THE PROBLEM:
Only one stretch of the data below is wanted: the lines starting at the one with "Status of the Board of Directors |" and ending at the one with "Sites Surveys |", both included, given again exactly.

*** Block opens ***

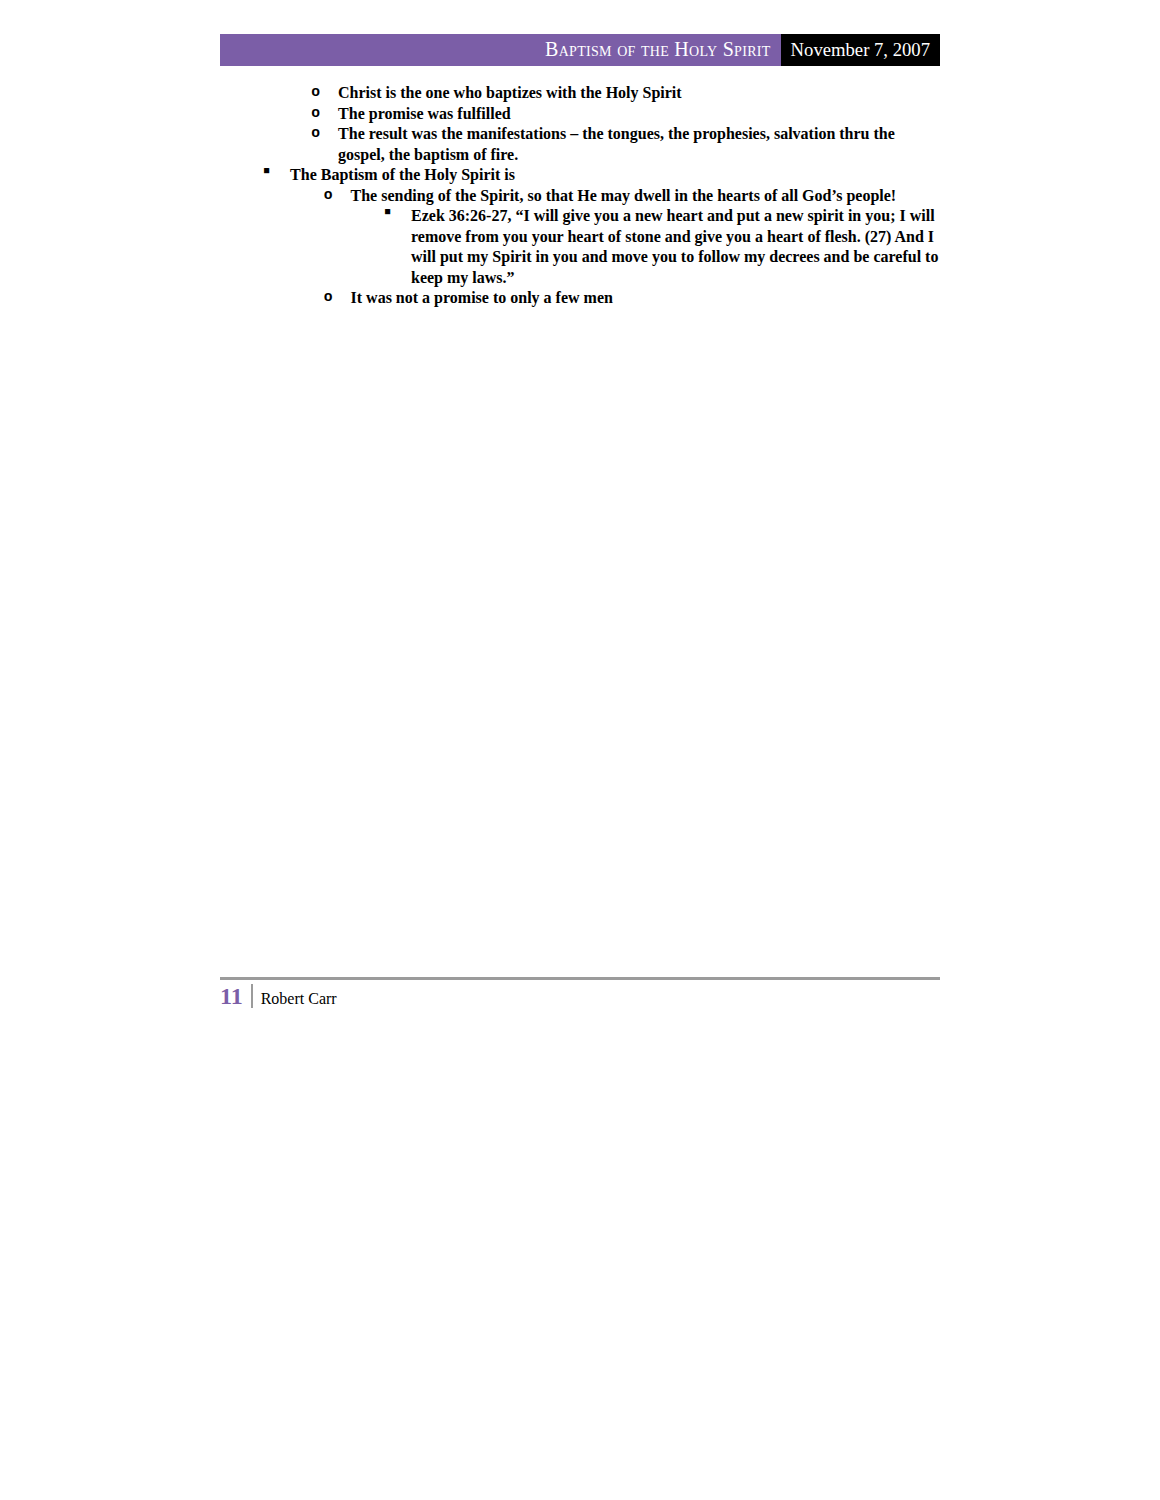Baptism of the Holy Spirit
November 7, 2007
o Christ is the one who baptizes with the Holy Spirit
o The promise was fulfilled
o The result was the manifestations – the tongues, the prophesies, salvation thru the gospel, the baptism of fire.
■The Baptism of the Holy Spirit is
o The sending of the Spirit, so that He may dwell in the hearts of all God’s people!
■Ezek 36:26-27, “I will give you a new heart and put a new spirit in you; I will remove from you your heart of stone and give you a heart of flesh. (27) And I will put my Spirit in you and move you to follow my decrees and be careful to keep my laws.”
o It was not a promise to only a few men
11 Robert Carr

*** Block closes ***
*** Block opens ***

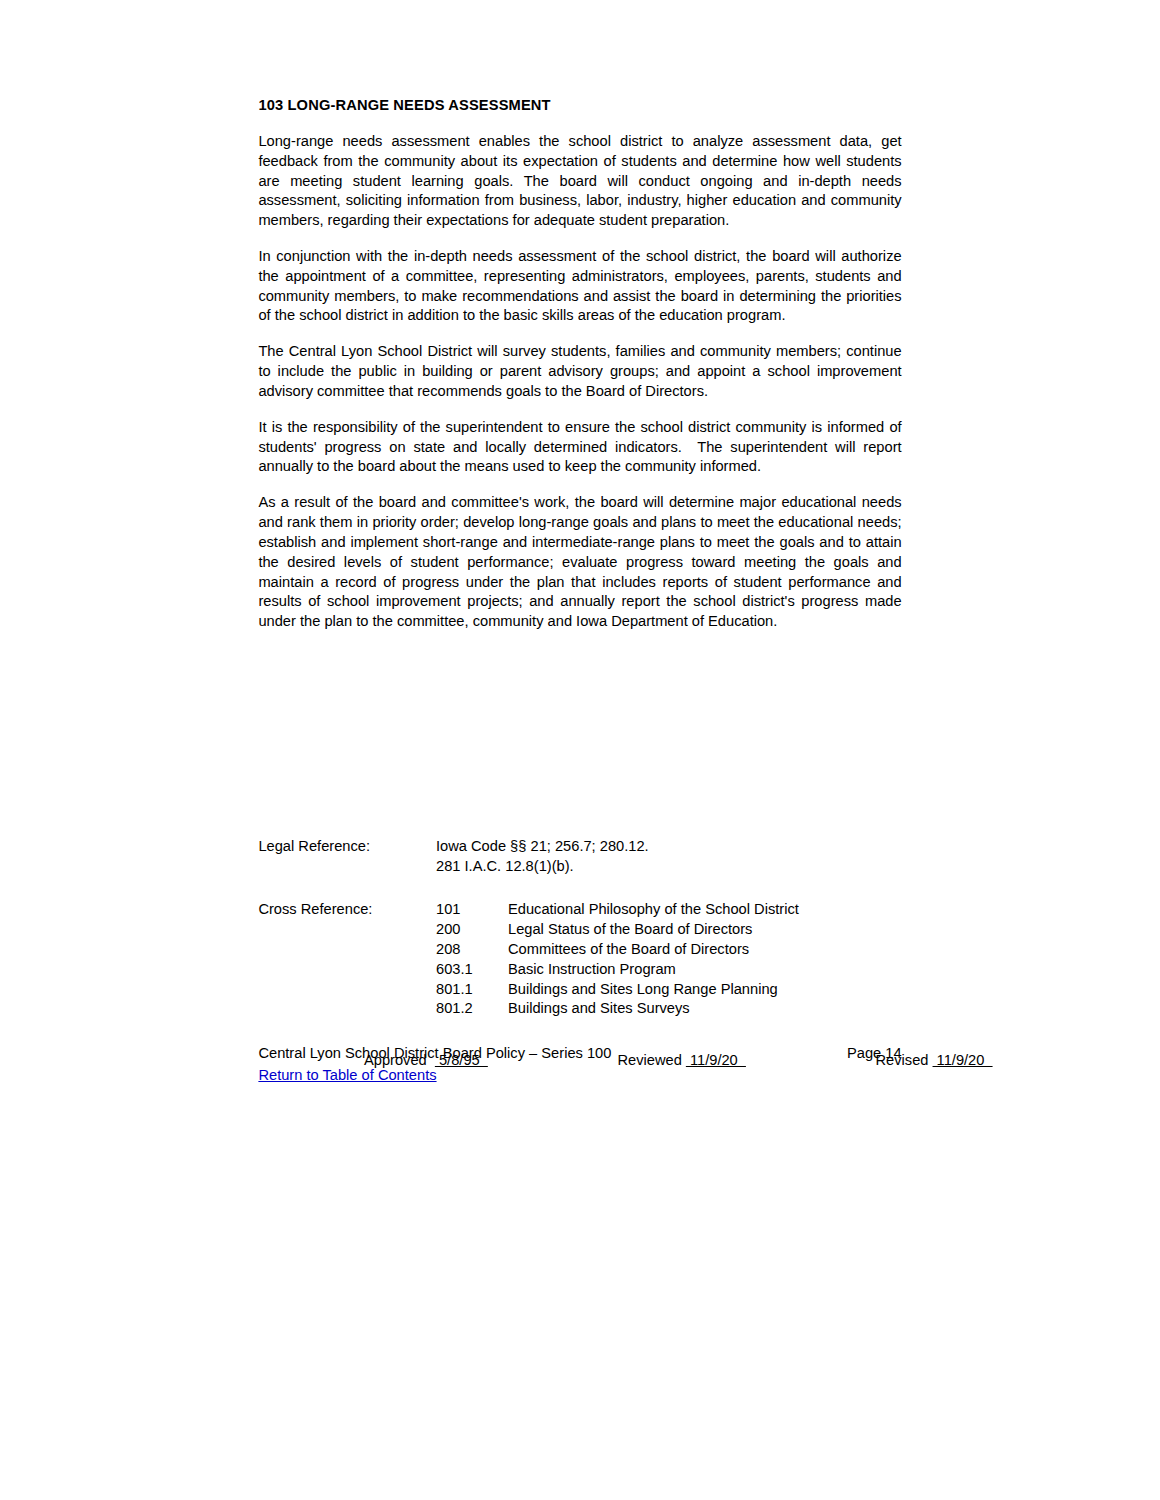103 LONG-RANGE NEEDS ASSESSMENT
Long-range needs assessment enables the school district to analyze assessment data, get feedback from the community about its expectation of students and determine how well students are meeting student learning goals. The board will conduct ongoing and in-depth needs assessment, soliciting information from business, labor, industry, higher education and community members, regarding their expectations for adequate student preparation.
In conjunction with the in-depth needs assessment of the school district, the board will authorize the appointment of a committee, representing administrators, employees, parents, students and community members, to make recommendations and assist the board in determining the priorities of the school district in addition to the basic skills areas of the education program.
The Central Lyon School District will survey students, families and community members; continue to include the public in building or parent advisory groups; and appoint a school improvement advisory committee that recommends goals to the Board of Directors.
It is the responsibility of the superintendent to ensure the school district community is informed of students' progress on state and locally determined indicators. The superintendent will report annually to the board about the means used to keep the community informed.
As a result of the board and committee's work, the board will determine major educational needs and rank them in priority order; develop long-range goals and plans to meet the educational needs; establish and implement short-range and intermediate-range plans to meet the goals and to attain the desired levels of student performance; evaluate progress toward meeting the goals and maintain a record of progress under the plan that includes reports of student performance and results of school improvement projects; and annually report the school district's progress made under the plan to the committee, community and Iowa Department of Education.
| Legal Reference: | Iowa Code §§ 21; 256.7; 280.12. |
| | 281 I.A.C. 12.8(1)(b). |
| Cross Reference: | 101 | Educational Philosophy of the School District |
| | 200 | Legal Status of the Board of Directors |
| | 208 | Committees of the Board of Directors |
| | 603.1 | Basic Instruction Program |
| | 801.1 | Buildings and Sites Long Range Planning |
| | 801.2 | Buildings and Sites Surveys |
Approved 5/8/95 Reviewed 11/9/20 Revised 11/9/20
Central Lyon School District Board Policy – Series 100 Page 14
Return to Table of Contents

*** Block closes ***

WRITTEN RESPONSE:
| | 200 | Legal Status of the Board of Directors |
| | 208 | Committees of the Board of Directors |
| | 603.1 | Basic Instruction Program |
| | 801.1 | Buildings and Sites Long Range Planning |
| | 801.2 | Buildings and Sites Surveys |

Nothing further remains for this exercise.